I hummed and walked closer. “You make people’s lives easier for a living, honey.” I didn’t know what else to call psychology for children who’d suffered trauma or had neurological disorders. “If that’s not a type of fix, I don’t know what is.”
William sighed heavily and scrubbed his hands over his face. “I don’t want to compete against my own brother, Lis.”
“Compete for what?” I wondered, bewildered.
“I don’t know,” he replied tiredly. “Our children? Everything we’ve built—”
“Okay, you can stop there,” I said patiently. “I remember feeling a little threatened when Aurora and Brady came home to tell me how cool Kelly was, so I’ll go easy on you. It’s definitely an adjustment. But I wish you wouldn’t immediately assume your own brother would try to replace you. He doesn’t deserve that.”

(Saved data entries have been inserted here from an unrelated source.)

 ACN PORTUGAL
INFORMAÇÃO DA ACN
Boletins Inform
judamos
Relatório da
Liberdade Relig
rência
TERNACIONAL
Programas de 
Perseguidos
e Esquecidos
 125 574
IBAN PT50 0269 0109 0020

He flinched. “I know I’m acting horribly selfish here, but this threw me.”
I nodded slowly. “It happens.”
I didn’t know how else to put it. It’d “thrown” me when he’d wanted a divorce and shortly thereafter moved in with the love of his life.
He frowned at me. “That’s all you have to say? It happens?”
I’d been fully prepared to comfort him, because I felt for him when he struggled, but this part right here…? It was almost amusing. He wasn’t made of glass, and it seemed he’d grown very comfortable with everything we’d established since the divorce.